TASK PROMPT: This exercise calls for the line with "3. 首次适应算法（First Fit）", the line with "The Basic Segmented", and all lines between them in the material below, output exactly and with no other lines.

────────

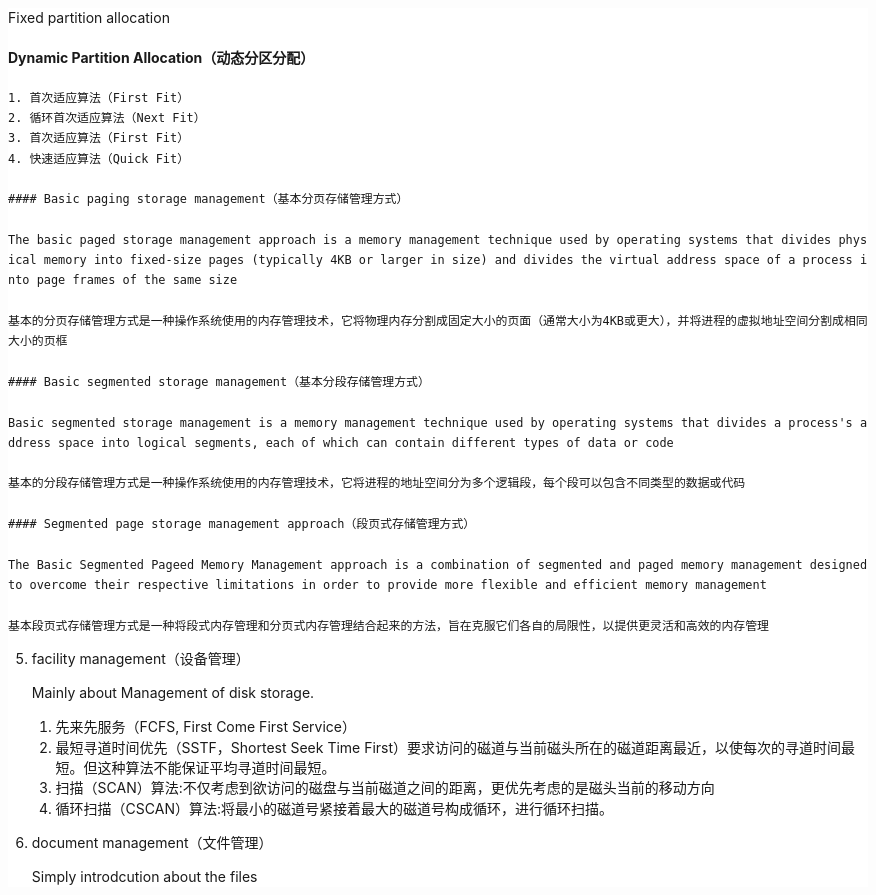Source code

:    Fixed partition allocation

   #### Dynamic Partition Allocation（动态分区分配）

    1. 首次适应算法（First Fit）
    2. 循环首次适应算法（Next Fit）
    3. 首次适应算法（First Fit）
    4. 快速适应算法（Quick Fit）

    #### Basic paging storage management（基本分页存储管理方式）

    The basic paged storage management approach is a memory management technique used by operating systems that divides physical memory into fixed-size pages (typically 4KB or larger in size) and divides the virtual address space of a process into page frames of the same size

    基本的分页存储管理方式是一种操作系统使用的内存管理技术，它将物理内存分割成固定大小的页面（通常大小为4KB或更大），并将进程的虚拟地址空间分割成相同大小的页框

    #### Basic segmented storage management（基本分段存储管理方式）

    Basic segmented storage management is a memory management technique used by operating systems that divides a process's address space into logical segments, each of which can contain different types of data or code

    基本的分段存储管理方式是一种操作系统使用的内存管理技术，它将进程的地址空间分为多个逻辑段，每个段可以包含不同类型的数据或代码

    #### Segmented page storage management approach（段页式存储管理方式）

    The Basic Segmented Pageed Memory Management approach is a combination of segmented and paged memory management designed to overcome their respective limitations in order to provide more flexible and efficient memory management

    基本段页式存储管理方式是一种将段式内存管理和分页式内存管理结合起来的方法，旨在克服它们各自的局限性，以提供更灵活和高效的内存管理



5. facility management（设备管理）

    Mainly about Management of disk storage.

    1. 先来先服务（FCFS, First Come First Service）
    2. 最短寻道时间优先（SSTF，Shortest Seek Time First）要求访问的磁道与当前磁头所在的磁道距离最近，以使每次的寻道时间最短。但这种算法不能保证平均寻道时间最短。
    3.  扫描（SCAN）算法:不仅考虑到欲访问的磁盘与当前磁道之间的距离，更优先考虑的是磁头当前的移动方向
    4.  循环扫描（CSCAN）算法:将最小的磁道号紧接着最大的磁道号构成循环，进行循环扫描。


6. document management（文件管理）

    Simply introdcution about the files



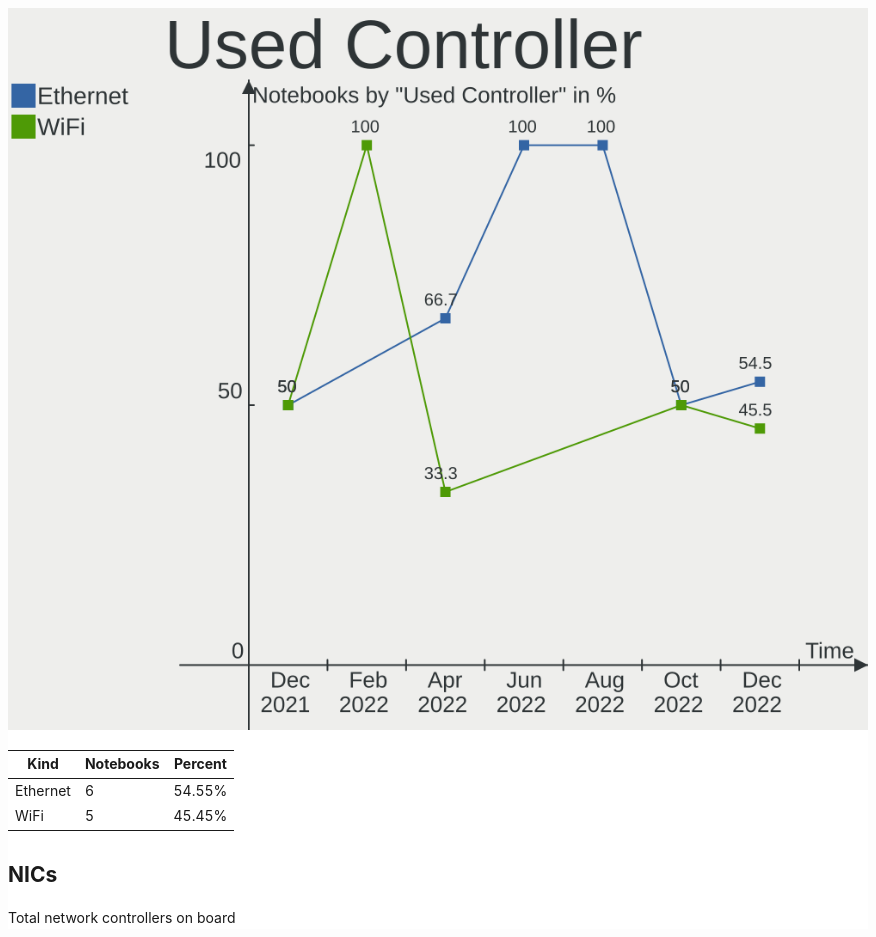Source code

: ![Used Controller](./images/line_chart/net_used.svg)

| Kind     | Notebooks | Percent |
|----------|-----------|---------|
| Ethernet | 6         | 54.55%  |
| WiFi     | 5         | 45.45%  |

NICs
----

Total network controllers on board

────────

ANSWER SECTION:
    3. 首次适应算法（First Fit）
    4. 快速适应算法（Quick Fit）

    #### Basic paging storage management（基本分页存储管理方式）

    The basic paged storage management approach is a memory management technique used by operating systems that divides physical memory into fixed-size pages (typically 4KB or larger in size) and divides the virtual address space of a process into page frames of the same size

    基本的分页存储管理方式是一种操作系统使用的内存管理技术，它将物理内存分割成固定大小的页面（通常大小为4KB或更大），并将进程的虚拟地址空间分割成相同大小的页框

    #### Basic segmented storage management（基本分段存储管理方式）

    Basic segmented storage management is a memory management technique used by operating systems that divides a process's address space into logical segments, each of which can contain different types of data or code

    基本的分段存储管理方式是一种操作系统使用的内存管理技术，它将进程的地址空间分为多个逻辑段，每个段可以包含不同类型的数据或代码

    #### Segmented page storage management approach（段页式存储管理方式）

    The Basic Segmented Pageed Memory Management approach is a combination of segmented and paged memory management designed to overcome their respective limitations in order to provide more flexible and efficient memory management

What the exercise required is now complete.